La lección sobre el perdón que han de tener los cristianos entre sí ocupa un importante lugar en el capítulo 18 de Mateo, y su enseñanza está extraordinariamente bien ilustrada en la parábola de los dos deudores.

Aquí aparecen un rey, un siervo y un consiervo. El siervo está endeudado con el rey, y el consiervo con el siervo. El rey es el Señor y los siervos somos nosotros. El siervo tiene una deuda tan grande, que es literalmente impagable. Él debe diez mil talentos, lo que equivale a unos 255.000 millones de pesos chilenos, o a unos 474 millones de dólares americanos hoy día.

Para comprender mejor el monto de esta cantidad grafiquemos un poco. Con 255.000 millones de pesos se podría comprar 8.500 casas de 30 millones cada una, o 42.500 vehículos de seis millones. Ahora bien, si tuviésemos que pagar esa deuda a plazos, con cuotas de doscientos mil pesos mensuales, tardaríamos 1.275.000 meses en pagar, es decir, 106.250 años – unas 1.500 vidas. Si alguien dijera: «Yo tengo mucho dinero, yo quiero pagar esa deuda mensualmente de por vida», (supongamos, setenta años), debería pagar más de 300 millones mensuales.

Así, pues, de verdad el siervo no tenía con qué pagar. Por eso, aquel señor ordena venderlo a él y a sus hijos y todo lo que tenía para que se le pagase la deuda. Y por eso, como era del todo imposible, cuando el siervo se humilló, su señor le perdonó la deuda.

Y eso es lo que el Señor nos ha perdonado a nosotros.

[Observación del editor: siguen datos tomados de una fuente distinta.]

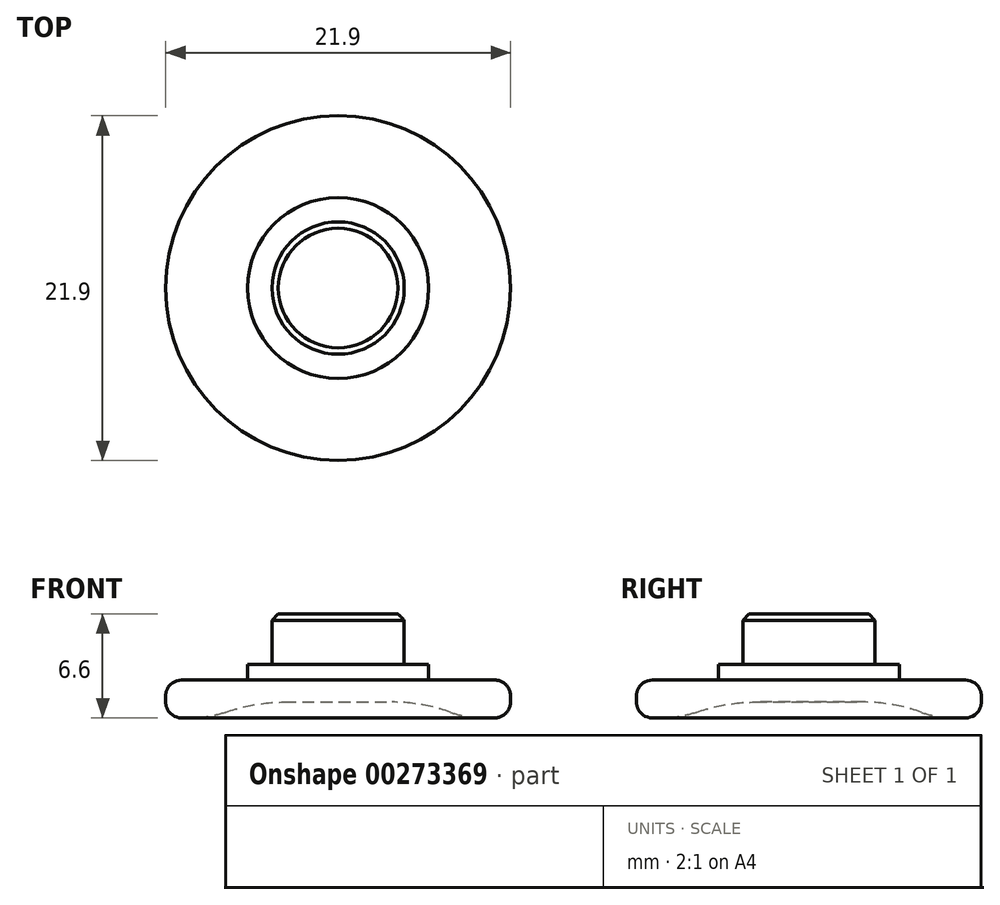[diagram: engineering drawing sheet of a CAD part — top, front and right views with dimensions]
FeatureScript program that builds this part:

Así tan grande era la deuda que nosotros teníamos con él. Nuestros pecados eran tantos y tan horrendos, y nuestra separación con Dios era tan abismante, que sólo la sangre del Señor Jesús pudo tender el puente que nos llevó desde nuestra caída hasta la reconciliación con Dios. ¡Bendito es el Señor Jesucristo! ¡Preciosísima es su sangre!

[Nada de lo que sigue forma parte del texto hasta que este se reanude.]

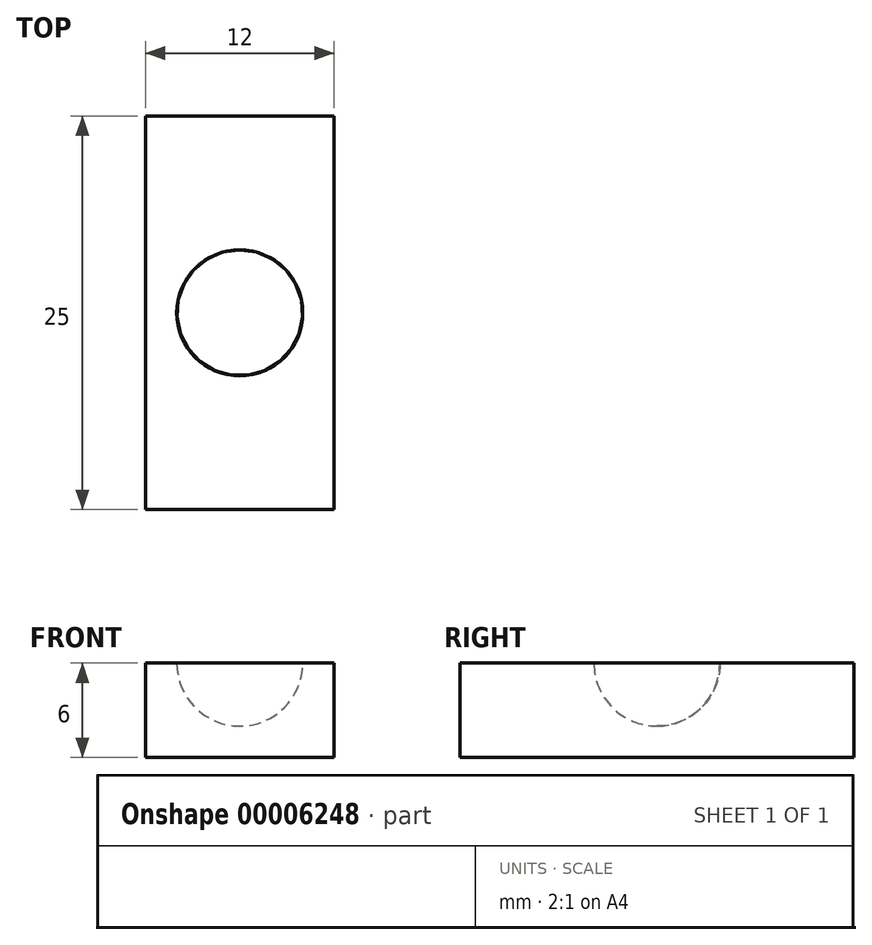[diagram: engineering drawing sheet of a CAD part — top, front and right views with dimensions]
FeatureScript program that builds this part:
annotation { "Feature Type Name" : "Feature", "Feature Type Description" : "" }
export const myFeature = defineFeature(function(context is Context, id is Id, definition is map)
    precondition{}
    {
        {
            var Q0;
            Q0=qCreatedBy(makeId("Front.planeOp"),FACE);
            var sketch = newSketch(context, id + "F0", { "sketchPlane" : qUnion([Q0])});
            skLineSegment(sketch, "E0.rect.bottom", {"start": v(-6, 3) * mm, "end": v(6, 3) * mm});
            skLineSegment(sketch, "E0.rect.top", {"start": v(-6, -3) * mm, "end": v(6, -3) * mm});
            skLineSegment(sketch, "E0.rect.left", {"start": v(-6, 3) * mm, "end": v(-6, -3) * mm});
            skLineSegment(sketch, "E0.rect.right", {"start": v(6, 3) * mm, "end": v(6, -3) * mm});
            skPoint(sketch, "E0.rect.middle", {"position": v(0, 0) * mm});
            skSolve(sketch);
        }
        {
            var Q0;
            Q0=makeQuery(id+"F0.imprint","IMPRINT",FACE,{"disambiguationData":[TD([[makeQuery(id+"F0.imprint","IMPRINT",EDGE,{"derivedFrom":sQuery(id+"F0.wireOp",EDGE,"E0.rect.bottom")}),-1.0]])]});
            extrude(context, id + "F1", {"entities" : qUnion([Q0]), "depth" : 25 * mm, "symmetric" : true});
        }
        {
            var Q0;
            Q0=qCreatedBy(makeId("Right.planeOp"),FACE);
            var sketch = newSketch(context, id + "F2", { "sketchPlane" : qUnion([Q0])});
            skPoint(sketch, "E1.start.orphan", {"position": v(0, -4.62) * mm});
            skArc(sketch, "E2", {"start": v(0, -1) * mm, "mid": v(2.83, 0.17) * mm, "end": v(4, 3) * mm});
            skLineSegment(sketch, "E3", {"start": v(0, 3) * mm, "end": v(0, -1) * mm});
            skLineSegment(sketch, "E4.bottom", {"start": v(0, 3) * mm, "end": v(4, 3) * mm});
            skLineSegment(sketch, "E4.top", {"start": v(0, 7) * mm, "end": v(4, 7) * mm});
            skLineSegment(sketch, "E4.left", {"start": v(0, 3) * mm, "end": v(0, 7) * mm});
            skLineSegment(sketch, "E4.right", {"start": v(4, 3) * mm, "end": v(4, 7) * mm});
            skSolve(sketch);
        }
        {
            var Q0;
            Q0=makeQuery(id+"F2.imprint","IMPRINT",FACE,{"disambiguationData":[TD([[makeQuery(id+"F2.imprint","IMPRINT",EDGE,{"derivedFrom":sQuery(id+"F2.wireOp",EDGE,"E4.bottom")}),1.0]])]});
            var Q1;
            Q1=makeQuery(id+"F2.imprint","IMPRINT",FACE,{"disambiguationData":[TD([[makeQuery(id+"F2.imprint","IMPRINT",EDGE,{"derivedFrom":sQuery(id+"F2.wireOp",EDGE,"E2")}),1.0]])]});
            var Q2;
            Q2=sQuery(id+"F2.wireOp",EDGE,"E3");
            revolve(context, id + "F3", {"operationType" : NewBodyOperationType.REMOVE, "entities" : qUnion([Q0, Q1]), "axis" : qUnion([Q2]), "revolveType" : RevolveType.FULL, "oppositeDirection" : true});
        }
    });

Pero, ¿cuánto debía el consiervo? Cien denarios. Un denario es aproximadamente lo mismo que una dracma, o sea, unos 4.250 pesos chilenos, o unos 8 dólares. En total, la deuda ascendía a 425.000 pesos chilenos, o unos 800 dólares hoy día, poco más de una décima parte de un vehículo de 6 millones (¿las ruedas tal vez?). Y es por esa cantidad insignificante que el siervo estrangulaba a su consiervo, y aún más, lo echó en la cárcel hasta que le pagase la deuda.

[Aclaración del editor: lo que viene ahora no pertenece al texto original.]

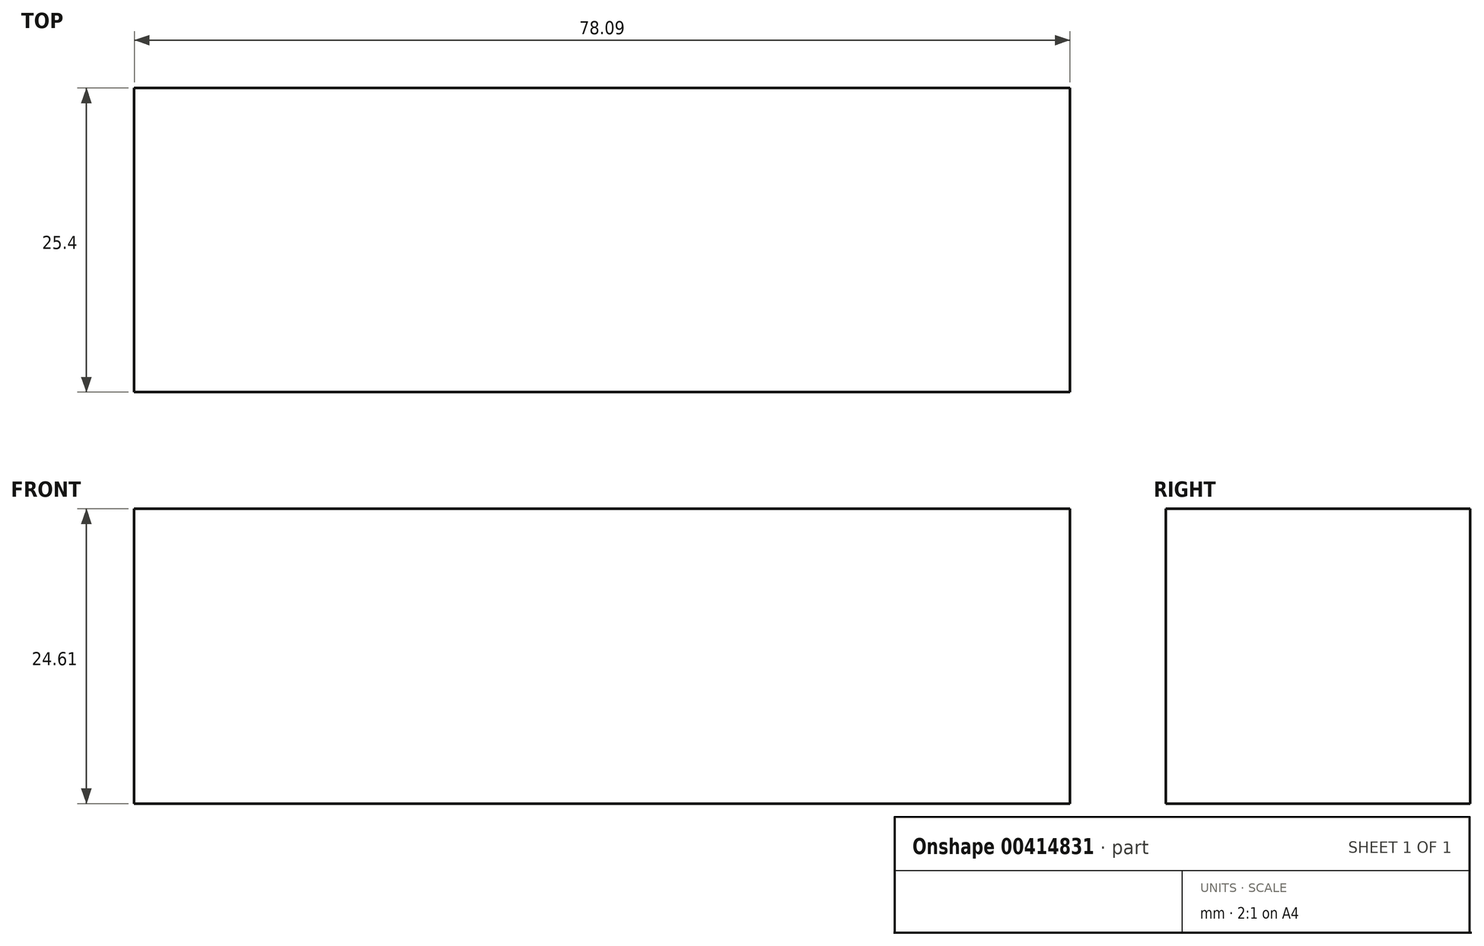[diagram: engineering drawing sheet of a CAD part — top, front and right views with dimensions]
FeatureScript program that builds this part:
annotation { "Feature Type Name" : "Feature", "Feature Type Description" : "" }
export const myFeature = defineFeature(function(context is Context, id is Id, definition is map)
    precondition{}
    {
        {
            var Q0;
            Q0=qCreatedBy(makeId("Front.planeOp"),FACE);
            var sketch = newSketch(context, id + "F0", { "sketchPlane" : qUnion([Q0])});
            skLineSegment(sketch, "E0", {"start": v(-37.7, -24.6) * mm, "end": v(-37.7, 0) * mm});
            skLineSegment(sketch, "E1", {"start": v(-37.7, -24.6) * mm, "end": v(0, -24.6) * mm});
            skLineSegment(sketch, "E2", {"start": v(0, -24.6) * mm, "end": v(40.4, -24.6) * mm});
            skLineSegment(sketch, "E3", {"start": v(40.4, 0) * mm, "end": v(40.4, -24.6) * mm});
            skLineSegment(sketch, "E4", {"start": v(40.4, 0) * mm, "end": v(-37.7, 0) * mm});
            skSolve(sketch);
        }
        {
            var Q0;
            Q0=makeQuery(id+"F0.imprint","IMPRINT",FACE,{"disambiguationData":[TD([[makeQuery(id+"F0.imprint","IMPRINT",EDGE,{"derivedFrom":sQuery(id+"F0.wireOp",EDGE,"E0")}),-1.0]])]});
            extrude(context, id + "F1", {"entities" : qUnion([Q0]), "depth" : 25.4 * mm});
        }
    });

Parece claro que hay una gran diferencia entre ambos casos. Así que podemos concluir que siempre la deuda que un hermano tiene con nosotros es infinitamente menor que la que nosotros teníamos con el Señor. No importa el tamaño del pecado, no importa la ofensa que nuestro hermano nos haya infligido: todo lo que podamos imaginar, por grave que sea, es menor que lo que el Señor nos perdonó, y de lo cual nos limpió con su preciosa sangre. Por tanto, si fuimos misericordiosamente perdonados, también debemos misericordiosamente perdonar. ¡Que el Señor nos ayude para no impedir el perdón del Señor hacia nosotros!